L’histoire débute à la mi-juillet, lorsque le joueur de la sélection nationale de cricket, Lungisani Ngidi, appelle ses coéquipiers à soutenir le mouvement Black Lives Matter au cours d’une conférence de presse virtuelle :
“C’est quelque chose que nous devons prendre très au sérieux, et à l’image du reste du monde, nous devons prendre position.”
La suite révèle que la chose n’a rien d’évident dans un milieu où “les racines du racisme sont profondément ancrées”, titre New Frame, qui s’est fendu d’un exposé en quatre parties sur le sujet.
Comportements racistes subtils et manifestes
Sur Twitter, l’appel du joueur rencontre l’hostilité de plusieurs anciens membres des Proteas, la sélection sud-africaine de cricket. “Toutes les vies comptent”, répondent notamment Rudi Steyn, Pat Symcox et Boeta Dippenaar, en référence aux meurtres de fermiers blancs. “Quand Lungi prendra son prochain repas, peut-être qu’il envisagera de soutenir plutôt les fermiers d’Afrique du Sud sous pression en ce moment. Une cause qui vaut d’être défendue”, écrit notamment Symcox.
Les critiques émanent d’une minorité de joueurs, en partie revenus sur leur propos depuis, et la fédération de cricket sud-africaine, déjà engluée dans de multiples controverses, apporte bientôt son soutien à Lungi Ngidi en promettant des réformes. Mais, dans le monde du sport, la prise de parole du sportif ouvre la voie à “une sorte de commission vérité”, écrit le Daily Maverick.
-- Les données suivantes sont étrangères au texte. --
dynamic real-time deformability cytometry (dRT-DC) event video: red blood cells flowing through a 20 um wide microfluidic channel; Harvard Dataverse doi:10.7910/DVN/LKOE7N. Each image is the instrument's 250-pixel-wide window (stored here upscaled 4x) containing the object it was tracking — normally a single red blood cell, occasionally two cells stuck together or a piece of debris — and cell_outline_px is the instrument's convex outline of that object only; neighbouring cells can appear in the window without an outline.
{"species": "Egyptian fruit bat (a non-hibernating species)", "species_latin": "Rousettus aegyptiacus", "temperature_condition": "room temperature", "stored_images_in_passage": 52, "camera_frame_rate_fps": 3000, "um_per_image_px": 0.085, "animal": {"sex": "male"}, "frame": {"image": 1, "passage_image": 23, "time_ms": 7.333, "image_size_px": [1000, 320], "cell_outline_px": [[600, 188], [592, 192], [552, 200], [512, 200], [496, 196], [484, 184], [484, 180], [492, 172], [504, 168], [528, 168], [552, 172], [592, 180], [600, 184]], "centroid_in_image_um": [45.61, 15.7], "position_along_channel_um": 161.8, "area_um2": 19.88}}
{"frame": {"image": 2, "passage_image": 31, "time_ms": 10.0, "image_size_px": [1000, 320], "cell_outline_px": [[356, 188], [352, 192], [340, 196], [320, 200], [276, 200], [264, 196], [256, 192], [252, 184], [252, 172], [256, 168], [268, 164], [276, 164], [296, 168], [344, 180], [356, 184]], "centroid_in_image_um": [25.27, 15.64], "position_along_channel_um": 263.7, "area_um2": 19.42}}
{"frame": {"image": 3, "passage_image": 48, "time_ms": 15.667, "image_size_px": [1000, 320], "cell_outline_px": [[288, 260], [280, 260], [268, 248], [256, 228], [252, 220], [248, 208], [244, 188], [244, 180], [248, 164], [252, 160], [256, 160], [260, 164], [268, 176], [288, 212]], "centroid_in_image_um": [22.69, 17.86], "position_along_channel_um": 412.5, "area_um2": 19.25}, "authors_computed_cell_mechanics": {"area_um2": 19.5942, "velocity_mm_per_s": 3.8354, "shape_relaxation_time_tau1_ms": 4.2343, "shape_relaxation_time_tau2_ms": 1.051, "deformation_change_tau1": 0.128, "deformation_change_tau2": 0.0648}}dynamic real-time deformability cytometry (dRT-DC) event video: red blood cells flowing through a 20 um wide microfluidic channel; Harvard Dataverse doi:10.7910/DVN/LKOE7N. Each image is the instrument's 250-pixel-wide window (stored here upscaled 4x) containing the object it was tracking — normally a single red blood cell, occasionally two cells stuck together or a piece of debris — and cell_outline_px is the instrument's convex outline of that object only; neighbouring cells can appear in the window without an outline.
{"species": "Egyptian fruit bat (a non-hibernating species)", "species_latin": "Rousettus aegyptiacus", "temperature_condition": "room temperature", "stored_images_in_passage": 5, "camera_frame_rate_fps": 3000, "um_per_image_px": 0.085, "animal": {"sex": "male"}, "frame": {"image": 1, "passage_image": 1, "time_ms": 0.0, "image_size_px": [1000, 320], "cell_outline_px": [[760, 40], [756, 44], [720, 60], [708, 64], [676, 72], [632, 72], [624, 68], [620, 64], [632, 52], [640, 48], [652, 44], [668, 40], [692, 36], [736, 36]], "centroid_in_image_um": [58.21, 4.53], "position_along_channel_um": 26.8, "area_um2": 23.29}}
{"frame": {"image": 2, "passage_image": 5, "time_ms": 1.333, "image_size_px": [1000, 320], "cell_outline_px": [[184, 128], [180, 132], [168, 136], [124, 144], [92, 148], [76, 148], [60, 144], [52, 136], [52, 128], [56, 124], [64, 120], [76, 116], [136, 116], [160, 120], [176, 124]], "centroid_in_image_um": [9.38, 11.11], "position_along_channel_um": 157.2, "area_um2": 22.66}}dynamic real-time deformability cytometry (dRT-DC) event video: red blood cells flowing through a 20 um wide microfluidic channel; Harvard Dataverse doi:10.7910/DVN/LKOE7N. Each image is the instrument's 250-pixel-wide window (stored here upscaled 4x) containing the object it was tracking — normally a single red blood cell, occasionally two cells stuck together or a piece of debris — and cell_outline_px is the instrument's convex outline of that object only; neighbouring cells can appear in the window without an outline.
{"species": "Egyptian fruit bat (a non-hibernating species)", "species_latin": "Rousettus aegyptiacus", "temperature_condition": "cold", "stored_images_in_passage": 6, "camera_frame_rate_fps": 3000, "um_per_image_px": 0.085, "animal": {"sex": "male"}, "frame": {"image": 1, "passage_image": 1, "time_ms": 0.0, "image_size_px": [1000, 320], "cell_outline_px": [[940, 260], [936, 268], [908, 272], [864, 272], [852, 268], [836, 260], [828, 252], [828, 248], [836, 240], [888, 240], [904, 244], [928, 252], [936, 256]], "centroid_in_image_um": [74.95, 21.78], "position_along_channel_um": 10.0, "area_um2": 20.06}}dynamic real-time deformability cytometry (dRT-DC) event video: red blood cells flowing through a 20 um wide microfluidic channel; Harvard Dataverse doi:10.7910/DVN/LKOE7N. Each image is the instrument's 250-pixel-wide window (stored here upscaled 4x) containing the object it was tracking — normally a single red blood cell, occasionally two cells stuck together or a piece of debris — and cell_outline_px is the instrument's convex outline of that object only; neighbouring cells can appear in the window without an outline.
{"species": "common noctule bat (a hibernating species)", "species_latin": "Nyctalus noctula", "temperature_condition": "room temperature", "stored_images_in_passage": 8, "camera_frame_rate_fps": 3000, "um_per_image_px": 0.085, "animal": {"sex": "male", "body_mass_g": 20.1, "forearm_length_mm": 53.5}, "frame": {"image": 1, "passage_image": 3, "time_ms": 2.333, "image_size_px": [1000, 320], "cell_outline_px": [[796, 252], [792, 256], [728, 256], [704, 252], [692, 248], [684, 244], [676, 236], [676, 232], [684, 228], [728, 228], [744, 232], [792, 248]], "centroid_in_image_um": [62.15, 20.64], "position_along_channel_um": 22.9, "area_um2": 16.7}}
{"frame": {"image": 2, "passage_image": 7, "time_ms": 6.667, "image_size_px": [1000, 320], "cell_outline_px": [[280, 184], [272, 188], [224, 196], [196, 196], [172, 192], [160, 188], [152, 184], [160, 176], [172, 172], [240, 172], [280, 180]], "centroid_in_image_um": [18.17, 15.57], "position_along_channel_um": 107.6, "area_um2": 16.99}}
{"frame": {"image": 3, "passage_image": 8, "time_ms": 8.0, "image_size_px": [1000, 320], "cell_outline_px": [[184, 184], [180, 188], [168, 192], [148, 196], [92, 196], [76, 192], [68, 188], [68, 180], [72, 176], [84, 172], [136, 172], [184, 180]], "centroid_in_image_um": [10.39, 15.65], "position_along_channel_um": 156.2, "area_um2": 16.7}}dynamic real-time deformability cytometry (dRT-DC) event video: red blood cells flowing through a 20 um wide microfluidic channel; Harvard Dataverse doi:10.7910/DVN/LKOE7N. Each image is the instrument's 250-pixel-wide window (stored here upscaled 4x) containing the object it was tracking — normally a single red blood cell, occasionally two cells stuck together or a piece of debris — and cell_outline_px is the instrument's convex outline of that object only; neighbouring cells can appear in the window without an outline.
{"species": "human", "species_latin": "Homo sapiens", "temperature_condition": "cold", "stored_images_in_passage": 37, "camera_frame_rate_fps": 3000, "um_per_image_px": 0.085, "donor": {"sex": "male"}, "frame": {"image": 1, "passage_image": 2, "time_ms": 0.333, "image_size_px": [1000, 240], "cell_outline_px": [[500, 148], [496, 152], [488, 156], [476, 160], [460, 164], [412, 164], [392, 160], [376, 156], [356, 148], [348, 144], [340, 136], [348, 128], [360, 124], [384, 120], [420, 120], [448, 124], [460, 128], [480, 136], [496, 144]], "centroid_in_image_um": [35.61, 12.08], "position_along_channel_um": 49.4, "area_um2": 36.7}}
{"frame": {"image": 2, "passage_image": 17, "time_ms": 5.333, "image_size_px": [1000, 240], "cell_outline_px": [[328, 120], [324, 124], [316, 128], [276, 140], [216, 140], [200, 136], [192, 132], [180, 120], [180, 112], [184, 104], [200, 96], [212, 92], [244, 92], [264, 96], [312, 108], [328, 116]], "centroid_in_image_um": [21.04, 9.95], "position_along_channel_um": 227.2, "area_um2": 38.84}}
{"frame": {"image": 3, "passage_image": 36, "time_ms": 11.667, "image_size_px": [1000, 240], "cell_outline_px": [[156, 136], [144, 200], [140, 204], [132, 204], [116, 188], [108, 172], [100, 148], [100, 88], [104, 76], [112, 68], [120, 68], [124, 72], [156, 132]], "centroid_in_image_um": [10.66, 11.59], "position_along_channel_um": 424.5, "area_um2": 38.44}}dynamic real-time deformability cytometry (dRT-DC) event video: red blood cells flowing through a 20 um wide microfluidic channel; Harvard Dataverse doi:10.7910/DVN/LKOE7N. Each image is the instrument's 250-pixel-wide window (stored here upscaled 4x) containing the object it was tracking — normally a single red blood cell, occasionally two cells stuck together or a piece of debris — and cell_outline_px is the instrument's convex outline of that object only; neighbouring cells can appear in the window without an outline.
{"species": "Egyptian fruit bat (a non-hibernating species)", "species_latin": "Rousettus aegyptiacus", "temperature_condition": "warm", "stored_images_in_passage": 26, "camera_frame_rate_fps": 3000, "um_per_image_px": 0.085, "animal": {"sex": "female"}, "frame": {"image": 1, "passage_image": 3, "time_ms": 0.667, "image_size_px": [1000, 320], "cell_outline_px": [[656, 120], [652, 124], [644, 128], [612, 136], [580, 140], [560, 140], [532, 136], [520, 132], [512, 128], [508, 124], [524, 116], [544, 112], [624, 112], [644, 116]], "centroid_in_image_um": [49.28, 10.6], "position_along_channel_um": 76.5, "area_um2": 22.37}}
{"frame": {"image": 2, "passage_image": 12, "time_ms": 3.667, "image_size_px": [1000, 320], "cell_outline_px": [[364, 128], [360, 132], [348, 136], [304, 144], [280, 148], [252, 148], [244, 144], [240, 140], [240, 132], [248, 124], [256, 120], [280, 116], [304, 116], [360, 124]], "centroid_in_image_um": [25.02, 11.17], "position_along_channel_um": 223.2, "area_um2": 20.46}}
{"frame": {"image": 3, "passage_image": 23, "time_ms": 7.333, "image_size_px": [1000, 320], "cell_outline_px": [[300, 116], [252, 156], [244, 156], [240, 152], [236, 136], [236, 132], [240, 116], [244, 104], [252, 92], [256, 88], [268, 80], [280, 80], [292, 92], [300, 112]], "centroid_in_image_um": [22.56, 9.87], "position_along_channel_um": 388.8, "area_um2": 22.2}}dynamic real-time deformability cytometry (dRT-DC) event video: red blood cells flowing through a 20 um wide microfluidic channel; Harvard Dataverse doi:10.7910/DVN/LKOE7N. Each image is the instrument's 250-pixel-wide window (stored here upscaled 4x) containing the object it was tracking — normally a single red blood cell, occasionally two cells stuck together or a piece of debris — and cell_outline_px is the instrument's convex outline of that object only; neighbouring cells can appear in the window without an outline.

“Compte tenu du passé bien connu de l’Afrique du Sud, les joueurs de cricket noirs ont fait les frais de comportements racistes subtils et manifestes, y compris de la part de certains de leurs collègues”, écrivent une trentaine d’anciens joueurs noirs dans une lettre ouverte. Premier joueur noir de la sélection nationale en 1998, Makhaya Ntini confie à la chaîne SABC la “solitude” qui l’a habitée alors qu’il était membre de la sélection nationale, le poussant à courir des hôtels aux stades plutôt que de monter dans le bus de l’équipe où ses coéquipiers évitaient de s’asseoir à côté de lui, relate News24.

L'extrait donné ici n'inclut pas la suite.